Qu’est-ce qu’un espace littéraire? (review)

Excerpt

No mere set of loosely related essays, this useful collaborative volume offers a well-balanced collection of responses to the question posed by its title. The definitions of literary space put forward cover a wide range of literary texts and cultural documents – from Classical Rome (Juvenal) or Gabon (the mvett epics), through French literature of the 17th, 19th and 20th centuries, up to works by the Mexican writers Fuentes and Aguilar, or contemporary novels from South Africa, Mauritius, and Japan. The ten contributors all underscore the aptness of Blanchot’s expression “literary space” for understanding the ways in which literature questions the foundations of social space, whether political or cultural.

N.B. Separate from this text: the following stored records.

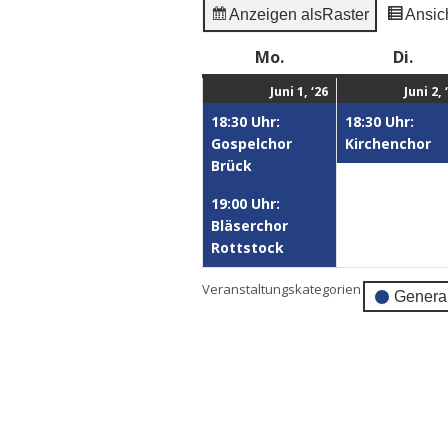
Anzeigen als
Raster
Ansich
Mo.
Di.
Juni 1, ‘26
Juni 2, 
18:30 Uhr:
18:30 Uhr:
Gospelchor
Kirchenchor
Brück
19:00 Uhr:
Bläserchor
Rottstock
Veranstaltungskategorien
Genera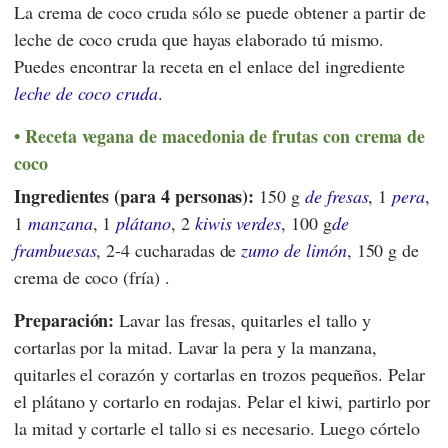
La crema de coco cruda sólo se puede obtener a partir de
leche de coco cruda que hayas elaborado tú mismo.
Puedes encontrar la receta en el enlace del ingrediente
leche de coco cruda
.
Receta vegana de macedonia de frutas con crema de
coco
Ingredientes (para 4 personas):
150 g
de fresas
, 1
pera
,
1
manzana
, 1
plátano
, 2
kiwis verdes
, 100 g
de
frambuesas
, 2-4 cucharadas de
zumo de limón
, 150 g de
crema de coco (fría) .
Preparación:
Lavar las fresas, quitarles el tallo y
cortarlas por la mitad. Lavar la pera y la manzana,
quitarles el corazón y cortarlas en trozos pequeños. Pelar
el plátano y cortarlo en rodajas. Pelar el kiwi, partirlo por
la mitad y cortarle el tallo si es necesario. Luego córtelo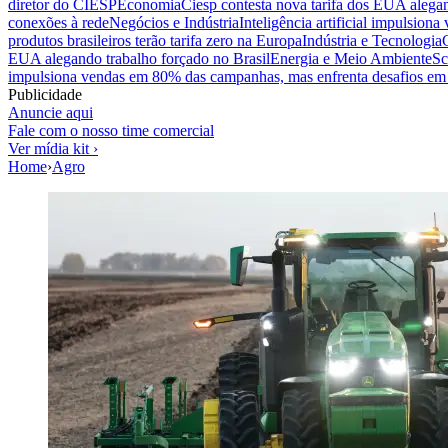
diretor do CIESP
Economia
Ciesp contesta nova tarifa dos EUA alegan
conexões à rede
Negócios e Indústria
Inteligência artificial impulsio
produtos brasileiros terão tarifa zero na Europa
Indústria e Tecnologia
EUA alegando trabalho forçado no Brasil
Energia e Meio Ambiente
Sc
impulsiona vendas em 80% das campanhas, mas enfrenta desafios em 
Publicidade
Anuncie aqui
Fale com o nosso time comercial
Ver mídia kit ›
Home
›
Agro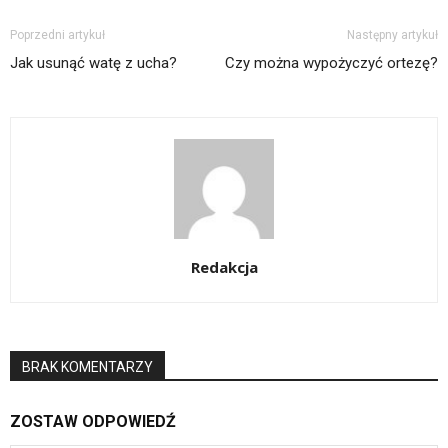
Poprzedni artykuł
Następny artykuł
Jak usunąć watę z ucha?
Czy można wypożyczyć ortezę?
Redakcja
BRAK KOMENTARZY
ZOSTAW ODPOWIEDŹ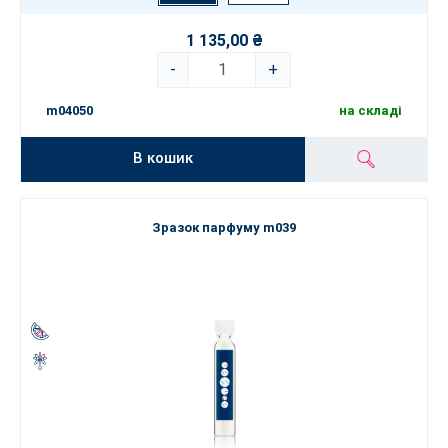
1 135,00 ₴
-
+
m04050
на складі
В кошик
Зразок парфуму m039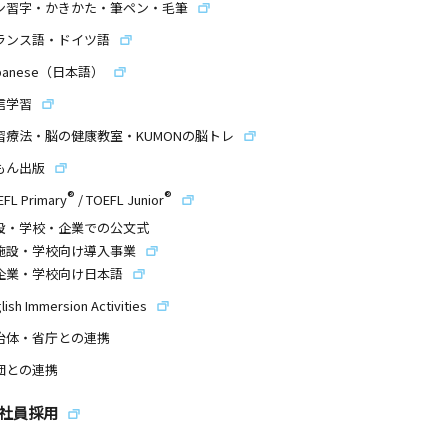
ン習字・かきかた・筆ペン・毛筆
ランス語・ドイツ語
panese（日本語）
信学習
習療法・脳の健康教室・KUMONの脳トレ
もん出版
®
®
EFL Primary
/
TOEFL Junior
設・学校・企業での公文式
施設・学校向け導入事業
企業・学校向け日本語
lish Immersion Activities
治体・省庁との連携
団との連携
社員採用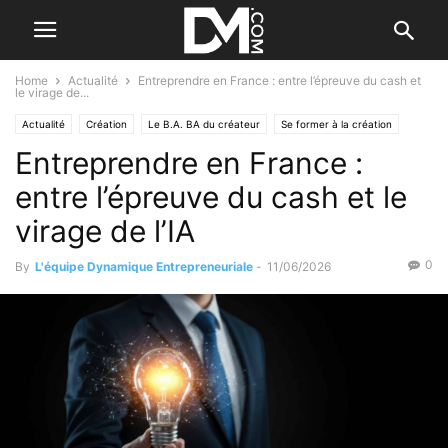
Home
Actualité
Entreprendre en France : entre l’épreuve du cash et
le virage de...
Actualité
Création
Le B.A. BA du créateur
Se former à la création
Entreprendre en France :
entre l’épreuve du cash et le
virage de l’IA
0
By
L'équipe Dynamique Entrepreneuriale
-
11/06/2026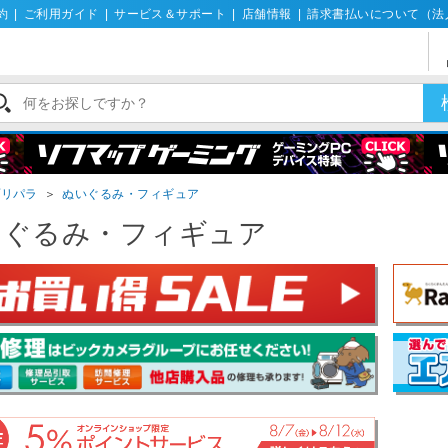
約
|
ご利用ガイド
|
サービス＆サポート
|
店舗情報
|
請求書払いについて（法
プリパラ
＞
ぬいぐるみ・フィギュア
いぐるみ・フィギュア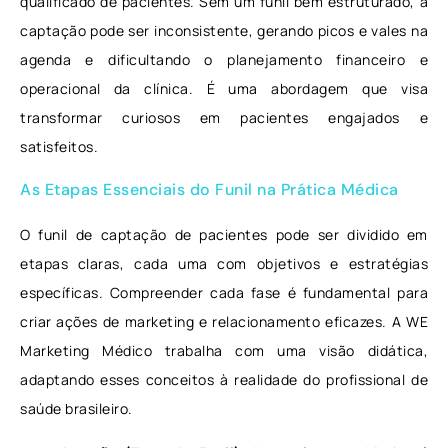
qualificado de pacientes. Sem um funil bem estruturado, a
captação pode ser inconsistente, gerando picos e vales na
agenda e dificultando o planejamento financeiro e
operacional da clínica. É uma abordagem que visa
transformar curiosos em pacientes engajados e
satisfeitos.
As Etapas Essenciais do Funil na Prática Médica
O funil de captação de pacientes pode ser dividido em
etapas claras, cada uma com objetivos e estratégias
específicas. Compreender cada fase é fundamental para
criar ações de marketing e relacionamento eficazes. A WE
Marketing Médico trabalha com uma visão didática,
adaptando esses conceitos à realidade do profissional de
saúde brasileiro.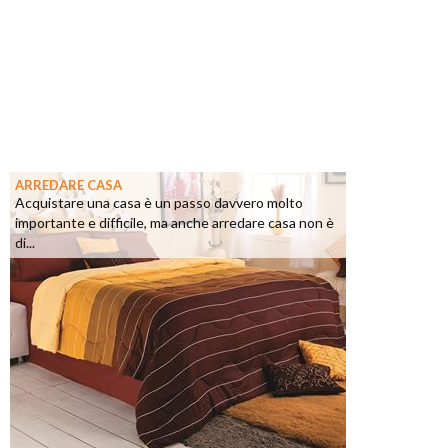
ARREDARE CASA
Acquistare una casa è un passo davvero molto
importante e difficile, ma anche arredare casa non è
di...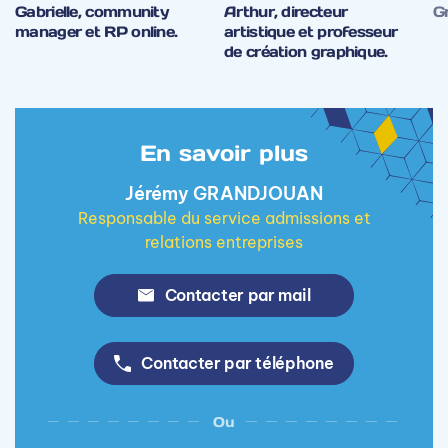
Gabrielle, community
Arthur, directeur
Gr
manager et RP online.
artistique et professeur
de création graphique.
En savoir plus
Jérémy GRANDJOUAN
Responsable du service admissions et
relations entreprises
Contacter par mail
Contacter par téléphone
Ou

Several contributors also examine the ways in which writers engage their readers in collaborative projects whose range exceeds the rule-governed “fields” of activity studied by sociology, thus giving literary space its own cohesion. The volume is carefully structured around a set of questions, serving as sub-headings to its three sections: 1. Do individual texts give rise to a space of literature that is independent from them? 2. What links literary space to the spaces defined by geography, politics, sociology, or a people’s imaginary? 3. Can literary space be conceived as a borderline between the aforementioned zones and thus as a way of bringing these into new working partnerships?